Because of these reasons, manual port forwarding has proven more reliable in commercial surveillance, with UPnP typically left to consumer use.
So are you saying you think UPnP is more reliable than setting ports manually?
Of course not,
I ask JH?
and I put reference from his book
#3, thank you. I am going show you how much more responsible IPVM is than your partner Hikvision.
While you have taken that out of context, I recognize that the sentence could be misinterpreted as an endorsement. Moreover, I also recognize the post that it comes from (Remote Network Access for Video Surveillance) needs to be more explicit in recommending against insecure practices. So I've immediately edited the report to do so, including these new sections:
Public Accessible Hacking Risk - UPnP, DDNS, and Port Forwarding
Using UPnP, DDNS and/or port forwarding exposes one's devices to the entire public Internet, meaning that anyone can attempt to connect and access one's device exposed (e.g., camera or recorder). Hackers can attack hundreds of millions of devices a day across the public Internet, either simply by randomly trying IP addresses or by finding lists of potentially vulnerable devices (e.g., Shodan list of Hikvision public accessible - typically port forwarded devices). For those unfamiliar with this risk, see The Atlantic's The Inevitability of Being Hacked: We built a fake web toaster, and it was compromised in an hour. More directly related to video surveillance, the massive Dahua hacking and the Hikvision IP camera hacking was driven by those devices being either port forwarded or UPnP enabled. We do not recommend making your devices publicly accessible.
And:
Recommended - VPNs
We recommend VPNs to properly secure your video surveillance devices. While port forwarding (or UPnP, DDNs, etc.) may be cheaper and simpler up front, they expose your devices to being attacked and hacked as new vulnerabilities are found. While cloud services are being improved, you run the risk of them being exploited and/or the cloud service provider accessing or abusing your system.
I am happy to update further if that helps. This will also be pushed out into an updated version of the 2018 book later today.
Now, let's compare IPVM's response to Hikvision's.

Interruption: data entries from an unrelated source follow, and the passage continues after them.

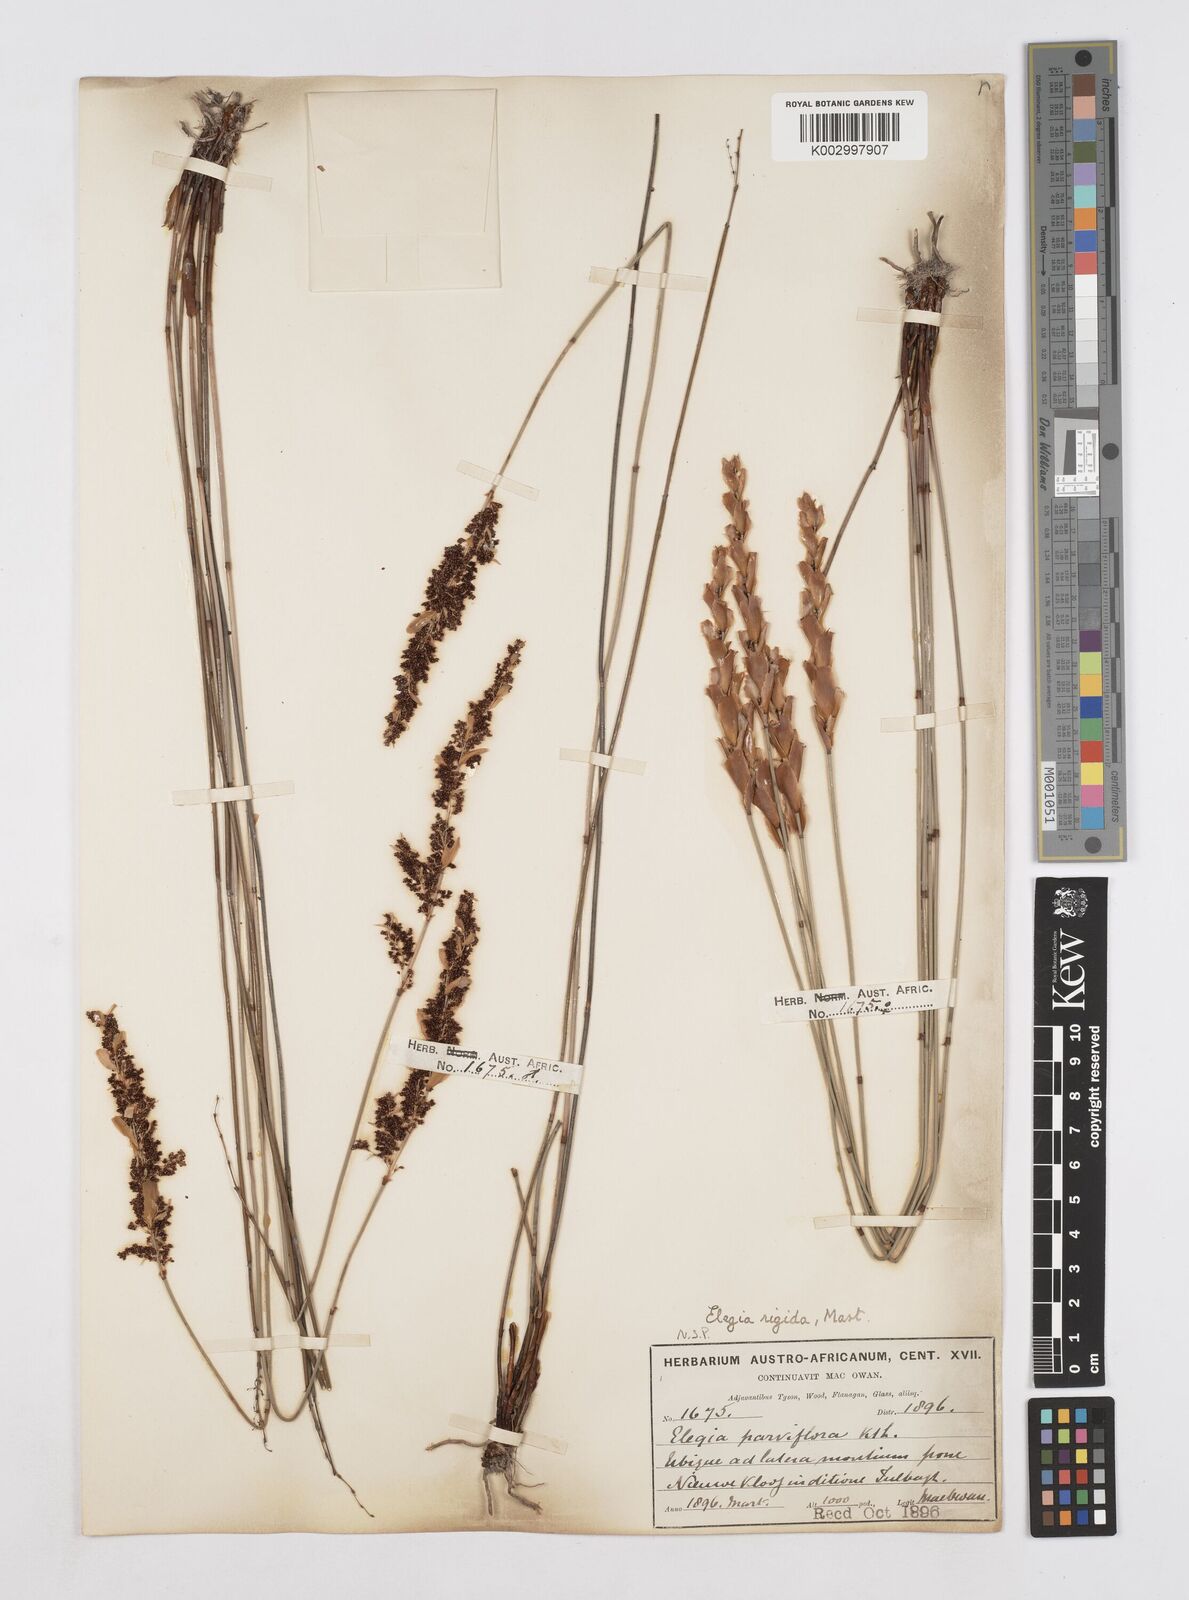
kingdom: Plantae
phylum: Tracheophyta
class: Liliopsida
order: Poales
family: Restionaceae
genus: Elegia
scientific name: Elegia rigida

8 months ago, IPVM called out Hikvision for Hikvision's Hardening Guide Recommendation of Port Forwarding. Hikvision literally told people that the 'standard configuration' was to 'create a port forwarding rule':
5 months ago, they hired Chuck Davis. And, yet still, no change. It is still in their hardening guide and Hikvision continues to recommend port forwarding.
#3, do you think Hikvision is being responsible continuing to recommend port forwarding?
If government security agencies are advising citizens against using Huawei phones due to security concerns, should they also be looking into the fact that HiSilicon, the chip vendor that makes almost all of the processors in the current IP camera and NVR/DVR market from China, is also owned by Huawei?
I know which PSA TEC session I will be attending.
I feel this is a case of allowing your pay to determine your ethics.